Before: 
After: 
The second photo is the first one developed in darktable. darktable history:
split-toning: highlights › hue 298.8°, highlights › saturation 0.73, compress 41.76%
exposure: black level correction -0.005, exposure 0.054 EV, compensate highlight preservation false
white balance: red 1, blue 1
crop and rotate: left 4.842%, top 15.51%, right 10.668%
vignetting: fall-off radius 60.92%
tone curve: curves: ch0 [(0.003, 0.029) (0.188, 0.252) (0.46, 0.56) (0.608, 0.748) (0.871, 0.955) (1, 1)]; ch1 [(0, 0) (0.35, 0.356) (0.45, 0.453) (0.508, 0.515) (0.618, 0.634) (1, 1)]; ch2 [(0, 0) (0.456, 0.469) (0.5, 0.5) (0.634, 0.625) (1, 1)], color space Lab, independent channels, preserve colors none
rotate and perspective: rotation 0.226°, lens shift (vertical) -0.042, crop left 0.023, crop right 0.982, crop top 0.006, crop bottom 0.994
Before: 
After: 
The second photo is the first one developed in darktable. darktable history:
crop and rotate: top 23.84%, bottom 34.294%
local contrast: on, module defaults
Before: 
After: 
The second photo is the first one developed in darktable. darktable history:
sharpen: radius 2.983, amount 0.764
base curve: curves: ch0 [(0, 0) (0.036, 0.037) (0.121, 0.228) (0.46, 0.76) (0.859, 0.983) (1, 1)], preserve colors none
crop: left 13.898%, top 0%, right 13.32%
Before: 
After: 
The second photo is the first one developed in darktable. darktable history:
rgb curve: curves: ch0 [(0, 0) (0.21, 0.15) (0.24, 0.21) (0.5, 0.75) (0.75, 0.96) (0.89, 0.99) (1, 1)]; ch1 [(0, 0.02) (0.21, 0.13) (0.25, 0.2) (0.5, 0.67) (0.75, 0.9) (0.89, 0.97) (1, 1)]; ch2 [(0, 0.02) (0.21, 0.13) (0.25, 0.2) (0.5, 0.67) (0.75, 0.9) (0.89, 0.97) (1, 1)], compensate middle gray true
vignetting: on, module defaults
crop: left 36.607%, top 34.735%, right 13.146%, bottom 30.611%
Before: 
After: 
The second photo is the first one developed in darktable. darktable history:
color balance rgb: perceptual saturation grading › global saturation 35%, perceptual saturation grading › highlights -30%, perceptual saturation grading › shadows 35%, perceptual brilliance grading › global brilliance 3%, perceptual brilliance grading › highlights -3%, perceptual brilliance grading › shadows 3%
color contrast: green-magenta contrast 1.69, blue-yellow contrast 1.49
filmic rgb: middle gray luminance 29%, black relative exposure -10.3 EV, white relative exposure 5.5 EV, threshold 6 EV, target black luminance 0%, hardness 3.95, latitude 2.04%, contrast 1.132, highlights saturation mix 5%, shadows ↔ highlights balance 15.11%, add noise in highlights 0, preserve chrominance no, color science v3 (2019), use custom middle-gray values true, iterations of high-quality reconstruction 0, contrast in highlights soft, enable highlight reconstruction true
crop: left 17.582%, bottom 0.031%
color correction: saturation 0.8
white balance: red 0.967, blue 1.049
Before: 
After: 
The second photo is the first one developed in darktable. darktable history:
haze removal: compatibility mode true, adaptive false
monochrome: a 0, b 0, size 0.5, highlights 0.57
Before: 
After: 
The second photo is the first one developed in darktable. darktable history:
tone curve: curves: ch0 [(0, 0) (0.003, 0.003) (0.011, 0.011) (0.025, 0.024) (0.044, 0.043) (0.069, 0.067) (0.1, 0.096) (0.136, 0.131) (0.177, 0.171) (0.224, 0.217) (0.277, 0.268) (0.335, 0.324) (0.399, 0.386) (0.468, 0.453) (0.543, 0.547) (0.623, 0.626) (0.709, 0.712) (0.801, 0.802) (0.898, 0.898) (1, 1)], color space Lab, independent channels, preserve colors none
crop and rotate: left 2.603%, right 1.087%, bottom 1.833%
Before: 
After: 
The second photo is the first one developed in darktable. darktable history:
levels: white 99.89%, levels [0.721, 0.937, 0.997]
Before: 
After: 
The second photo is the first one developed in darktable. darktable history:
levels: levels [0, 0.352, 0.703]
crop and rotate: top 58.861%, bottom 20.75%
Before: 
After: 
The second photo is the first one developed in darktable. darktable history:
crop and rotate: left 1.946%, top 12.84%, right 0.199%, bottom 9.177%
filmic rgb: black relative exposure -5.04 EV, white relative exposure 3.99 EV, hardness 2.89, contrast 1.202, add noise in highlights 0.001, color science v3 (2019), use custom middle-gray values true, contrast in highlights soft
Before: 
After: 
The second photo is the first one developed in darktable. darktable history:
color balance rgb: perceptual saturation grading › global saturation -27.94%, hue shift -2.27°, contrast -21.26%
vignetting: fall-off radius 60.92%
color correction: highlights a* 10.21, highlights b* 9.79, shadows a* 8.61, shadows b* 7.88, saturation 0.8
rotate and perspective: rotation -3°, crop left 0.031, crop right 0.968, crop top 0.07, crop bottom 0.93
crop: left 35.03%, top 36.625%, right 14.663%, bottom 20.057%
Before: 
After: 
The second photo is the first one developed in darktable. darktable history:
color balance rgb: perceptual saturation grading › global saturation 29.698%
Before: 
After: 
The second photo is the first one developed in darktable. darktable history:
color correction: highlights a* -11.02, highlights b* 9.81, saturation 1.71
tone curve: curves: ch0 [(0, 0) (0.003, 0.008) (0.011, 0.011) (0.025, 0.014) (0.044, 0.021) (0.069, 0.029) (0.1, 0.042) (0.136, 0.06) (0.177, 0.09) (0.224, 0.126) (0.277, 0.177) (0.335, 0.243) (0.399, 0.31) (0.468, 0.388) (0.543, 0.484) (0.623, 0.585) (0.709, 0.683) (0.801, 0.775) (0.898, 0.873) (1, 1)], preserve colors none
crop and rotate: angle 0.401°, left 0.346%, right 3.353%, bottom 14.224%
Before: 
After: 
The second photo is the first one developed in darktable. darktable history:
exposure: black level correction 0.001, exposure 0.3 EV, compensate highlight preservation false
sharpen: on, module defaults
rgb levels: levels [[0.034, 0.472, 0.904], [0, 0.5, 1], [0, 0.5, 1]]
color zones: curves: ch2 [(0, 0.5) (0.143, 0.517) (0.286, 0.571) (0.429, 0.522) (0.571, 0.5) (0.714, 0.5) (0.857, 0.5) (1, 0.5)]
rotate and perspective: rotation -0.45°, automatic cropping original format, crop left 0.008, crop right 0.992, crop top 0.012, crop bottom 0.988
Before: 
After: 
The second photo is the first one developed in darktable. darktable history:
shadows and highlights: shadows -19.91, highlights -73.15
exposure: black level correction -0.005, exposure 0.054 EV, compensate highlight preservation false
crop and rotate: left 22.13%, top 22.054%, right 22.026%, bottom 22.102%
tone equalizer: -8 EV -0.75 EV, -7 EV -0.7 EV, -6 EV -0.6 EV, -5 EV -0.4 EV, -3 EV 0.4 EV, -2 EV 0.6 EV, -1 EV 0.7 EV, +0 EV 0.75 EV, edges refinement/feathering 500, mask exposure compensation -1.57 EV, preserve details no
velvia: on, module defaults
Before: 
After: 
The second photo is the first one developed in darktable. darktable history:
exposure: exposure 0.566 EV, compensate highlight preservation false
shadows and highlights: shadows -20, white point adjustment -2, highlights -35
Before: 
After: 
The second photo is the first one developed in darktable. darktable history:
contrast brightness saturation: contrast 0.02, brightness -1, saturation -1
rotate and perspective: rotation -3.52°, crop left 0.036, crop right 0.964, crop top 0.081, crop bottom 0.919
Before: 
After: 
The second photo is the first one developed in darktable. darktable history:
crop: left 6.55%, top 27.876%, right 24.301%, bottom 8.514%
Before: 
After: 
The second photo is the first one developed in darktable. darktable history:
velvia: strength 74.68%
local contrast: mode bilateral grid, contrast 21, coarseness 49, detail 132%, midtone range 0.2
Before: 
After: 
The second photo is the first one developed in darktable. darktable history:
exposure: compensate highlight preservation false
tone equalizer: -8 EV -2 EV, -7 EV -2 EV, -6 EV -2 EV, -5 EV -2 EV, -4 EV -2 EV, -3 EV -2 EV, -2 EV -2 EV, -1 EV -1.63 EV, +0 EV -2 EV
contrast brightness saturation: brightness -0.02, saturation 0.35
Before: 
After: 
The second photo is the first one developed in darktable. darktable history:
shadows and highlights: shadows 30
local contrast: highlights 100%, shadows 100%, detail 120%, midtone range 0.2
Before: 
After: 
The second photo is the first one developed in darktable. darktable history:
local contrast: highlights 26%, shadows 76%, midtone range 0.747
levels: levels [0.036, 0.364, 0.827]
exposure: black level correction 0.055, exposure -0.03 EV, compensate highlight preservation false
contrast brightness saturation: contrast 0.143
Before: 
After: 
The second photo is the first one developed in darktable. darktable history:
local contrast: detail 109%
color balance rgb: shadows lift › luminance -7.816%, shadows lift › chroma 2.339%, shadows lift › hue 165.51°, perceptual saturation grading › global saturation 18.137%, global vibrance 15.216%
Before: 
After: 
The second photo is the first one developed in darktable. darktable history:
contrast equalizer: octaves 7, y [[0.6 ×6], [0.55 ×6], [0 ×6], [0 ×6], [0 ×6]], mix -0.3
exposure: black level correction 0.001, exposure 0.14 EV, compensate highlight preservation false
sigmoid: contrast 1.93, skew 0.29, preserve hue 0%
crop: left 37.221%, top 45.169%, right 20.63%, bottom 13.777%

* [EXERCISE]: Rewrite the items as a numbered list, starting at their first line and ending at the line that contains "crop and rotate: left 4.842%, top". Leave out blank lines.

* [EXERCISE ANSWER]:
1. Before: 
2. After: 
3. The second photo is the first one developed in darktable. darktable history:
4. split-toning: highlights › hue 298.8°, highlights › saturation 0.73, compress 41.76%
5. exposure: black level correction -0.005, exposure 0.054 EV, compensate highlight preservation false
6. white balance: red 1, blue 1
7. crop and rotate: left 4.842%, top 15.51%, right 10.668%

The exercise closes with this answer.